Ancient Greece was not a country with a single government. Instead, ancient Greece was divided into hundreds of independent city-states (cities that acted like countries). These city-states usually included a city plus its surrounding countryside, farms and small villages. Each city-state had its own government, laws, and customs.
Most ancient Greeks were loyal to their own city-state. If asked where they came from, they would reply, "I am from Sparta," "I am a citizen of Athens," or "I come from Thebes." They would probably not say, "I am from Greece."
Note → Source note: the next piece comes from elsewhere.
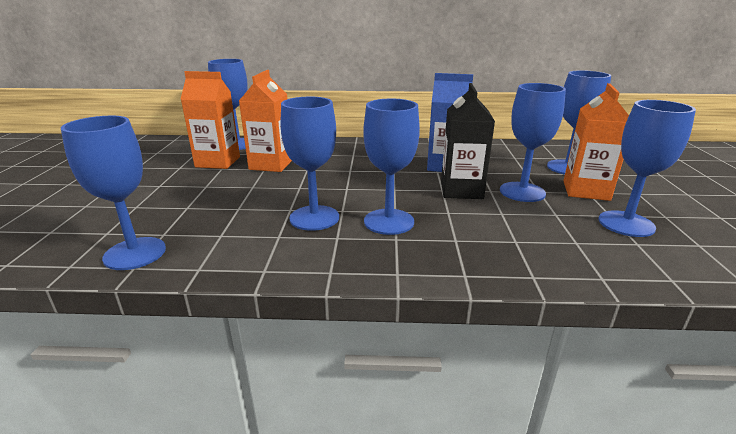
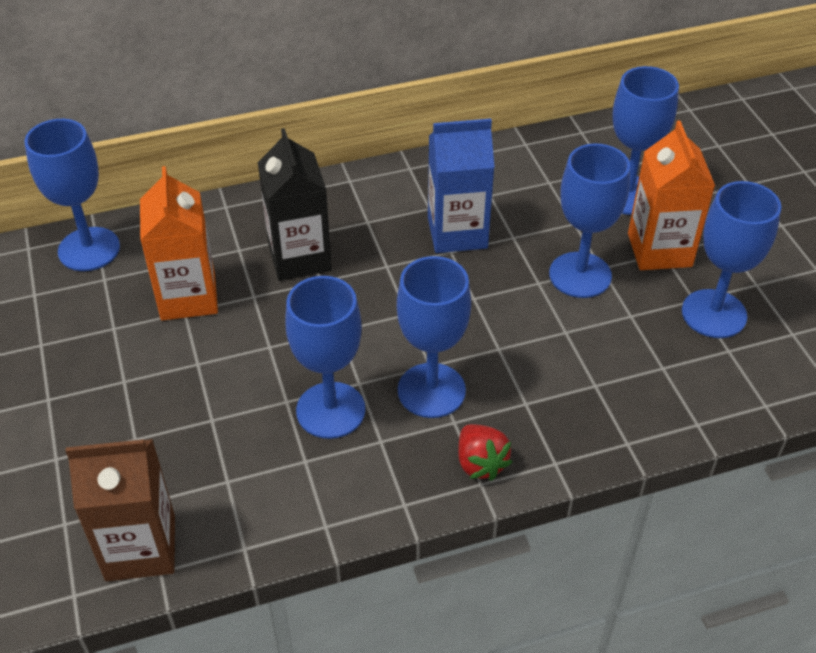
camera: 20 degrees left, 20 degrees up
(135, 253) = (140, 548): blue goblet -> brown carton
(218, 162) = (94, 312): orange carton -> none
(403, 263) = (480, 463): none -> red strawberry
(461, 190) = (500, 292): black carton -> black carton (299, 257)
Though the Greek city-states were fiercely independent, these city states did have many things in common. They worshipped the same gods, they spoke the same language, and they had the same cultural background. And in times of foreign invasion (such as the Persian wars), they would band together to fight a common foe.
Most of the city-states were monarchies ruled by a king. Some of the city-states were oligarchies ruled by the powerful elite members of society. Athens had a very special kind of government called democracy, which meant 'rule of the people.' In Athenian democracy, people voted for the laws that they wanted.
(1) What kind of countries existed in ancient Greece?
(2) What is a city-state?
(3) How were city-states different from one another?
(4) What did city-states have in common?
(5) When did city-states unite?
(6) What kind of governments existed in the various city-states?
(8) What is a monarchy?
(9) What is an oligarchy?
(7) What special kind of government did Athens have?